The day after Christmas, and it makes me think. One word we often associate with Christmas is "miracle". It feels like a natural. You may come up with a variety of images when I say, "Christmas miracle," but you won't likely draw a blank. Maybe it's the Classic A Miracle on 34th Street where a store Santa turns out the be the real thing. Maybe it's the news of the day. This year a cruise ship crew rescued two fishermen lost at sea for 20 days. "I don't know about you," a Royal Caribbean International representative said, "but I've already seen a Christmas miracle." Or maybe it's the warmth and joy of the season. Or something else.

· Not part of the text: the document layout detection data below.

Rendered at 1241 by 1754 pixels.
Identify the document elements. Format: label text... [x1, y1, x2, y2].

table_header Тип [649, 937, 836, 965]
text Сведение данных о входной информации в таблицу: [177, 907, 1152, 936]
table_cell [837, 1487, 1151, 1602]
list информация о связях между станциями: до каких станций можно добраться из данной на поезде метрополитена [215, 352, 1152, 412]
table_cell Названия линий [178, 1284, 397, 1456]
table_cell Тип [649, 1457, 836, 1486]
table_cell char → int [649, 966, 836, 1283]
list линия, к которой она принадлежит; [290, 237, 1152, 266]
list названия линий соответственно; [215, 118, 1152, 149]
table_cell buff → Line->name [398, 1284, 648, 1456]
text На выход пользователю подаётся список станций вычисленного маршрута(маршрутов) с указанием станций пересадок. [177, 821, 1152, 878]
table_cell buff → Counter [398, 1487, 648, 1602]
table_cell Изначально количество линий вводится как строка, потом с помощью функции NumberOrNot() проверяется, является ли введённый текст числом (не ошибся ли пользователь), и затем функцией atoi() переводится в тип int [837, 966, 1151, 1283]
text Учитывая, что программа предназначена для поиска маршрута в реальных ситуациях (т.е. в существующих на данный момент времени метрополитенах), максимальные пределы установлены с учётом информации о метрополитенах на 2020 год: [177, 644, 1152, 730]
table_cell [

I never taught my kids that there was a Santa Claus. You can surmise, then, that it didn't make me or them particularly popular at this time of year. One mother took me to task for it. Her kids went to the same Christian school mine did. "You need to make your son be quiet about Santa. He told my daughter there was no such thing. Do you want him to ruin the miracle of Christmas for other children??!" Yes, that would be one of the things that would come to mind with the phrase, "Christmas miracle." It's that guy from the North Pole who visits every house in every place in one evening delivering whatever it is each child wants. Quite a miracle. If it was true.

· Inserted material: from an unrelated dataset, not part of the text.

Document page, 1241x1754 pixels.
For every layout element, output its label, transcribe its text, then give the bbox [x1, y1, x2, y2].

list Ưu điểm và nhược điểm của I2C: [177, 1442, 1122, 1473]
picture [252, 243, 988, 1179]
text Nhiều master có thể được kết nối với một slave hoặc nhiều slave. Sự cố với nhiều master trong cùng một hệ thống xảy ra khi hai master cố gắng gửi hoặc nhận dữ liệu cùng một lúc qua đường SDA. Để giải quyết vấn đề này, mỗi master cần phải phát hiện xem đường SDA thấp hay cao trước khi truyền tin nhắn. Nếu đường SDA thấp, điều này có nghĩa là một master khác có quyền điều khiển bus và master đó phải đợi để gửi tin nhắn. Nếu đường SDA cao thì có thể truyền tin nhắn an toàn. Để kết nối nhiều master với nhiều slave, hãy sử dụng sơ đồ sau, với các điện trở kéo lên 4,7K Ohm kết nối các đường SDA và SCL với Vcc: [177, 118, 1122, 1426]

It is true that "Christmas" and "miracle" go together, but why is it that we come up with so many varied thoughts? Why is it that we think of some fictional guy in a red suit and beard who delivers coal to bad kids and gifts to good kids in the blink of an eye overnight before we think of the God-become-Man, Savior-born-of-a-virgin, God's-answer-to-our-universal-sin-problem miracle? Why is it that "Santa Claus is coming to town" is more of a Christmas miracle than "Though He was in the form of God, He did not count equality with God a thing to be grasped, but emptied Himself, by taking the form of a servant, being born in the likeness of men" (Php 2:6-7)? Jesus fulfilled multiple prophecies offered hundreds, even thousands of years before His birth. Precise predictions filled to perfection. How is that miracle less than a mythical gift-giver who offers good to "good children" and bad to bad children?

I believe in the Christmas miracle. I just wish we -- especially we Christians -- could keep in mind just what that miracle was and savor the magnitude of it. That Christmas miracle is a life-changing, forever kind of miracle. The Son of God born to die for my sin? Now that is a miracle to celebrate ... year-round.